On the Economic surface we have the category of Money. To the wage-worker Money is the medium for trading the commodities he helps to produce for those he wishes to consume. To the merchant, however, or the manufacturer, or other Economic specializer, Money presents also a variety of minute details for expert study. The business accountant, for example, must familiarize himself with numerous details in connection with Money in its minute relationships to his specialty. He might very likely confuse facts Economically different, yet as a special business matter practically identical—the Money measurement of a natural mineral deposit, for instance, with the Money measurement of its artificial equipment. As an accountant in that specialty he would be right in doing so. Or, in slavery days, for another instance, an accountant might properly have classified the Money measurement of a human chattel with that of a domesticated horse or a constructed house. He also would have been right; for, as an accountant, he would have been dealing with a customary classification of private property; and not with Economic science comprehensively. It is doubtless specialty work of such kinds that has involved the science of Economics in so much confusion, especially among advanced students who are prone to identify business conventionalities with Economic normalities.

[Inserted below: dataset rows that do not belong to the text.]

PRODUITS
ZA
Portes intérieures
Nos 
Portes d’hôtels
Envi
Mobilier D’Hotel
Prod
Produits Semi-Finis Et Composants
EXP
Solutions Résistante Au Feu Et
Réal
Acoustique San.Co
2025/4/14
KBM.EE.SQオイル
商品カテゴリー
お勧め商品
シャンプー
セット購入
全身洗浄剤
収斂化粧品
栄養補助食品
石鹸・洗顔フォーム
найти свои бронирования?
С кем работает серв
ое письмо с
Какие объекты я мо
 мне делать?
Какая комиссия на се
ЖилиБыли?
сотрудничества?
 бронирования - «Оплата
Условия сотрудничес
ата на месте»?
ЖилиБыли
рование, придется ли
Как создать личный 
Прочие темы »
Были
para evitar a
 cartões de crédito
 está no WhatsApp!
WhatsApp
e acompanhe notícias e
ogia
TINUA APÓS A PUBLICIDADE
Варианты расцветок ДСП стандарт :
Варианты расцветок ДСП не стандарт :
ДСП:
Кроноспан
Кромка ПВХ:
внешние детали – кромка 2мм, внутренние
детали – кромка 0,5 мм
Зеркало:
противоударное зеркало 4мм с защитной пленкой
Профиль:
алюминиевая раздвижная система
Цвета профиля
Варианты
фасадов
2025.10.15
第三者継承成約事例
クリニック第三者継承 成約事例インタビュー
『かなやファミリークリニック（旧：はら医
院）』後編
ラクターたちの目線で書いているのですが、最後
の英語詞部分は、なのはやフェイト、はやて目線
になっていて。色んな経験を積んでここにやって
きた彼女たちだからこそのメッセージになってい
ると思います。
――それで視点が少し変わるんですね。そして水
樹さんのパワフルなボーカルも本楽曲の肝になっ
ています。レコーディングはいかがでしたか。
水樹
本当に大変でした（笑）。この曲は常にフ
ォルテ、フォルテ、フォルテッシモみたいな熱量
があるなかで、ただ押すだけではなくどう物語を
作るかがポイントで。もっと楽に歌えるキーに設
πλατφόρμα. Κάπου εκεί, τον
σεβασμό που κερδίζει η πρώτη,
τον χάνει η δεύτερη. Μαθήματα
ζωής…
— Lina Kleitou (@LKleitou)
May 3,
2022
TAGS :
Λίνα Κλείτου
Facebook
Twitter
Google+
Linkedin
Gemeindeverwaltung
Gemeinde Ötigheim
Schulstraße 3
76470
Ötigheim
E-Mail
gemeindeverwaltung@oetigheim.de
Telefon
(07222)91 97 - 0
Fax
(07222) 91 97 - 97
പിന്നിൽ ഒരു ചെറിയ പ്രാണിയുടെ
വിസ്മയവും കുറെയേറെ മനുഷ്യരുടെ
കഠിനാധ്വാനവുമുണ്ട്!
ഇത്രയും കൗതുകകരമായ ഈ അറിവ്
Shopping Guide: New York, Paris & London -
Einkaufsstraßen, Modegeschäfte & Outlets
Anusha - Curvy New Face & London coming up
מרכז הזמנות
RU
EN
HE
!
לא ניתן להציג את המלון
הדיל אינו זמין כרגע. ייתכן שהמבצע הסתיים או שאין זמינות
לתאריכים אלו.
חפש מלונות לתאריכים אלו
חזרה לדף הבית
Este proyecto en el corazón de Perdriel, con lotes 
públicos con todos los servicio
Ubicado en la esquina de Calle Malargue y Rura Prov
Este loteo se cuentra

As a science, Economics cannot make its categories according to conventional maladjustments. It must make them according to essential differences. These admit of no categorical identification of mineral deposits with mining machinery, or of human beings with domesticated animals or buildings. Such classifications are as absurd in Economics as identifying sun and earth would be in astronomy, or bone with brain in anatomy.

The science of Economics—that is to say, the science of Business in the broad social sense in contradistinction to the narrow private sense—neither requires nor permits such classifications as slaves with domesticated animals, or mining machinery with natural mineral deposits. It is obedient to the ancient but still vital maxim of philosophy that things which are essentially different must not be mixed nor things that are essentially the same be separated.

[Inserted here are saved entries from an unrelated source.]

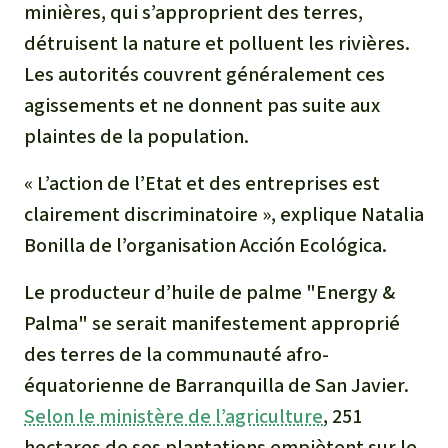
minières, qui s’approprient des terres,
détruisent la nature et polluent les rivières.
Les autorités couvrent généralement ces
agissements et ne donnent pas suite aux
plaintes de la population.
« L’action de l’Etat et des entreprises est
clairement discriminatoire », explique Natalia
Bonilla de l’organisation Acción Ecológica.
Le producteur d’huile de palme "Energy &
Palma" se serait manifestement approprié
des terres de la communauté afro-
équatorienne de Barranquilla de San Javier.
Selon le ministère de l’agriculture
, 251
hectares de ses plantations empiètent sur le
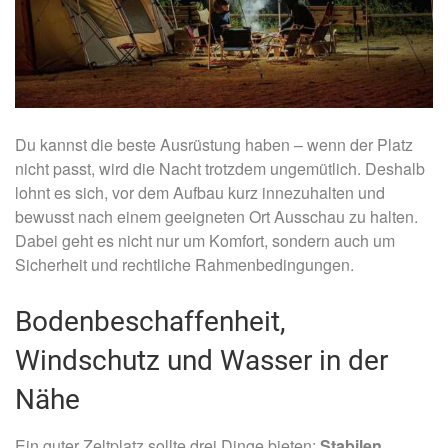
Du kannst die beste Ausrüstung haben – wenn der Platz
nicht passt, wird die Nacht trotzdem ungemütlich. Deshalb
lohnt es sich, vor dem Aufbau kurz innezuhalten und
bewusst nach einem geeigneten Ort Ausschau zu halten.
Dabei geht es nicht nur um Komfort, sondern auch um
Sicherheit und rechtliche Rahmenbedingungen.
Bodenbeschaffenheit,
Windschutz und Wasser in der
Nähe
Ein guter Zeltplatz sollte drei Dinge bieten:
Stabilen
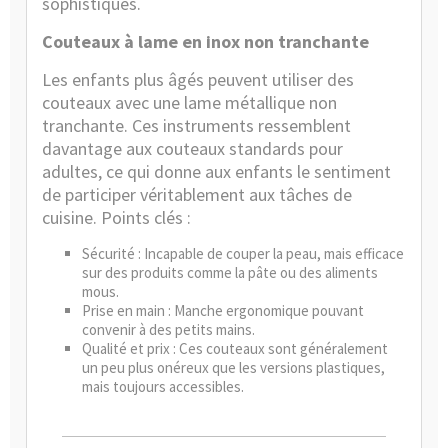
sophistiqués.
Couteaux à lame en inox non tranchante
Les enfants plus âgés peuvent utiliser des
couteaux avec une lame métallique non
tranchante. Ces instruments ressemblent
davantage aux couteaux standards pour
adultes, ce qui donne aux enfants le sentiment
de participer véritablement aux tâches de
cuisine. Points clés :
Sécurité : Incapable de couper la peau, mais efficace
sur des produits comme la pâte ou des aliments
mous.
Prise en main : Manche ergonomique pouvant
convenir à des petits mains.
Qualité et prix : Ces couteaux sont généralement
un peu plus onéreux que les versions plastiques,
mais toujours accessibles.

Essentially different things in Economics are indeed confused by Money, which knows no difference, except in degree of Money measurement, between slaves and cattle, or mineral deposits and mining machinery. As the medium of trade, Money must measure the values of everything tradable; and custom may make tradable objects—human beings, for instance,—which in the science of Economics are no more within the normal boundaries of trade than are transfers by theft.

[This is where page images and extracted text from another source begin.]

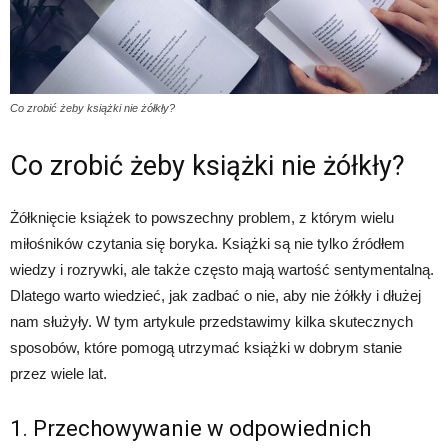
Co zrobić żeby książki nie żółkły?
Co zrobić żeby książki nie żółkły?
Żółknięcie książek to powszechny problem, z którym wielu
miłośników czytania się boryka. Książki są nie tylko źródłem
wiedzy i rozrywki, ale także często mają wartość sentymentalną.
Dlatego warto wiedzieć, jak zadbać o nie, aby nie żółkły i dłużej
nam służyły. W tym artykule przedstawimy kilka skutecznych
sposobów, które pomogą utrzymać książki w dobrym stanie
przez wiele lat.
1. Przechowywanie w odpowiednich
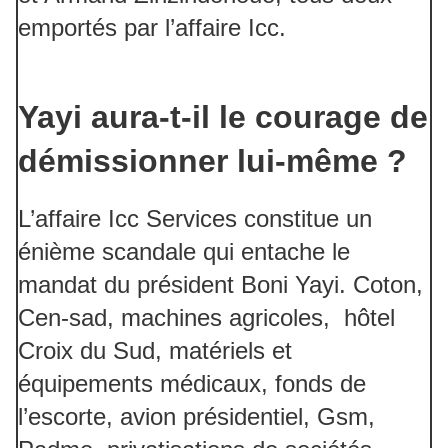
emportés par l’affaire Icc.
Yayi aura-t-il le courage de
démissionner lui-même ?
L’affaire Icc Services constitue un
énième scandale qui entache le
mandat du président Boni Yayi. Coton,
Cen-sad, machines agricoles, hôtel
Croix du Sud, matériels et
équipements médicaux, fonds de
l’escorte, avion présidentiel, Gsm,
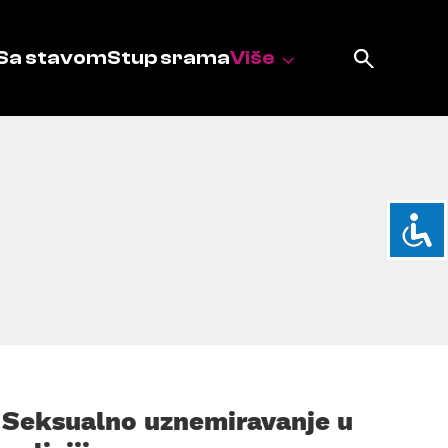
Sa stavom
Stup srama
Više
Seksualno uznemiravanje u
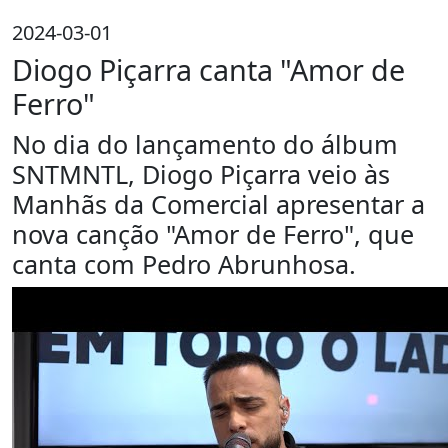
2024-03-01
Diogo Piçarra canta "Amor de
Ferro"
No dia do lançamento do álbum
SNTMNTL, Diogo Piçarra veio às
Manhãs da Comercial apresentar a
nova canção "Amor de Ferro", que
canta com Pedro Abrunhosa.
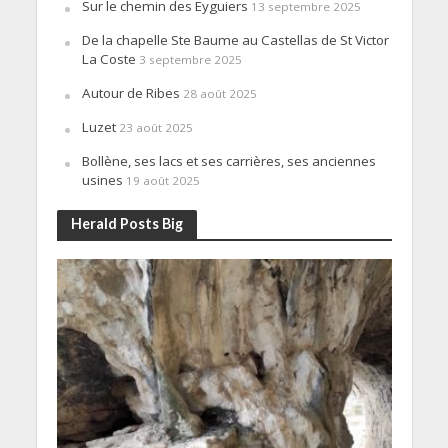
Sur le chemin des Eyguiers
13 septembre 2025
De la chapelle Ste Baume au Castellas de St Victor
La Coste
3 septembre 2025
Autour de Ribes
28 août 2025
Luzet
23 août 2025
Bollène, ses lacs et ses carrières, ses anciennes
usines
19 août 2025
Herald Posts Big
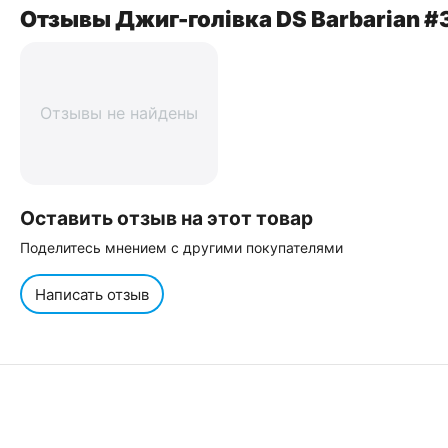
Отзывы Джиг-голівка DS Barbarian #3
Отзывы не найдены
Оставить отзыв на этот товар
Поделитесь мнением с другими покупателями
Написать отзыв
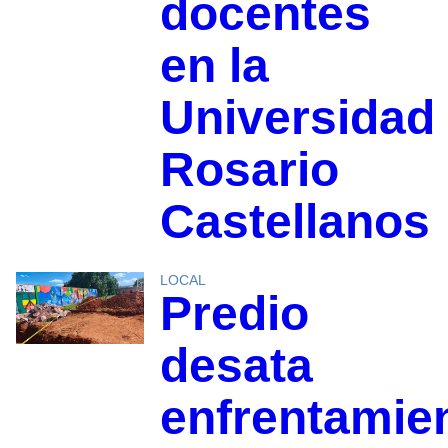
docentes
en la
Universidad
Rosario
Castellanos
LOCAL
Predio
desata
enfrentamie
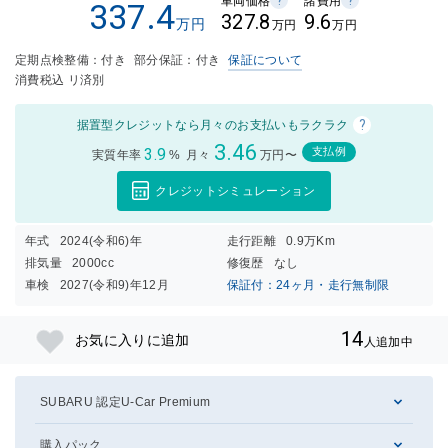
車両価格
諸費用
337.4
327.8
9.6
万円
万円
万円
定期点検整備：付き
部分保証：付き
保証について
消費税込 リ済別
?
据置型クレジットなら月々のお支払いもラクラク
3.46
3.9
支払例
実質年率
%
月々
万円〜
クレジットシミュレーション
年式
2024(令和6)年
走行距離
0.9万Km
排気量
2000cc
修復歴
なし
車検
2027(令和9)年12月
保証付：24ヶ月・走行無制限
14
お気に入りに追加
人追加中
SUBARU 認定U-Car Premium
購入パック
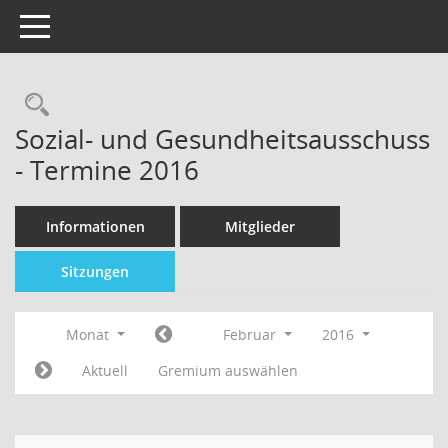
Toggle navigation
Sozial- und Gesundheitsausschuss
- Termine 2016
Informationen
Mitglieder
Sitzungen
Monat
Februar
2016
Aktuell
Gremium auswählen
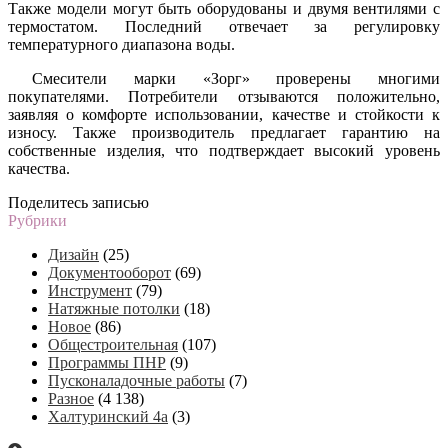
Также модели могут быть оборудованы и двумя вентилями с
термостатом. Последний отвечает за регулировку
температурного диапазона воды.
Смесители марки «Зорг» проверены многими
покупателями. Потребители отзываются положительно,
заявляя о комфорте использовании, качестве и стойкости к
износу. Также производитель предлагает гарантию на
собственные изделия, что подтверждает высокий уровень
качества.
Поделитесь записью
Рубрики
Дизайн
(25)
Документооборот
(69)
Инструмент
(79)
Натяжные потолки
(18)
Новое
(86)
Общестроительная
(107)
Программы ПНР
(9)
Пусконаладочные работы
(7)
Разное
(4 138)
Халтуринский 4а
(3)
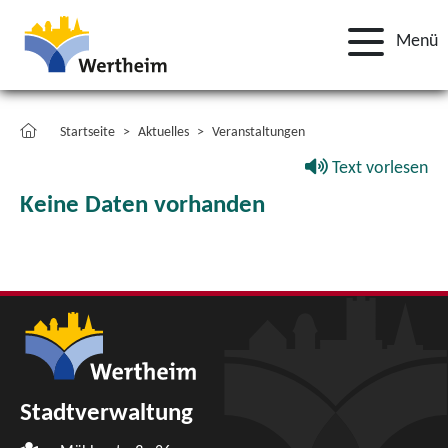
Menü
Startseite
Aktuelles
Veranstaltungen
Text vorlesen
Keine Daten vorhanden
Stadtverwaltung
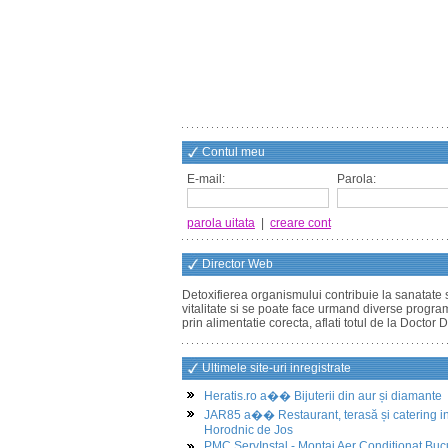
Contul meu
E-mail:
Parola:
parola uitata
|
creare cont
Director Web
Detoxifierea organismului contribuie la sanatate 
vitalitate si se poate face urmand diverse progr
prin alimentatie corecta, aflati totul de la Doctor 
Ultimele site-uri inregistrate
Heratis.ro a�� Bijuterii din aur și diamante
JAR85 a�� Restaurant, terasă și catering i
Horodnic de Jos
PMC ServInstal - Montaj Aer Conditionat Buc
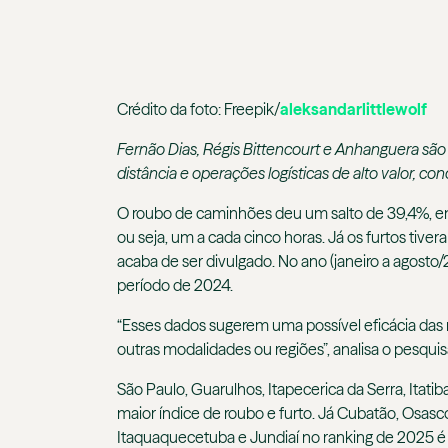
Crédito da foto: Freepik/
aleksandarlittlewolf
Fernão Dias, Régis Bittencourt e Anhanguera são
distância e operações logísticas de alto valor, 
O roubo de caminhões deu um salto de 39,4%, 
ou seja, um a cada cinco horas. Já os furtos tiv
acaba de ser divulgado. No ano (janeiro a agost
período de 2024.
“Esses dados sugerem uma possível eficácia d
outras modalidades ou regiões”, analisa o pesqu
São Paulo, Guarulhos, Itapecerica da Serra, Ita
maior índice de roubo e furto. Já Cubatão, Osasc
Itaquaquecetuba e Jundiaí no ranking de 2025 é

Whether we think of Money as tangible coin, or only as the Money signs and symbols of account books, Money is not a basic fact in Economics. Mankind cannot live upon Money. It is neither eatable nor wearable. Nor is it shelter. Likewise of Money terms. Money is a secondary Economic factor—a representative of value, whereby the relative desirability of commodities is measured and expressed in trade. It is therefore the comprehensive surface-fact of Economics beneath which the basic facts must be sought.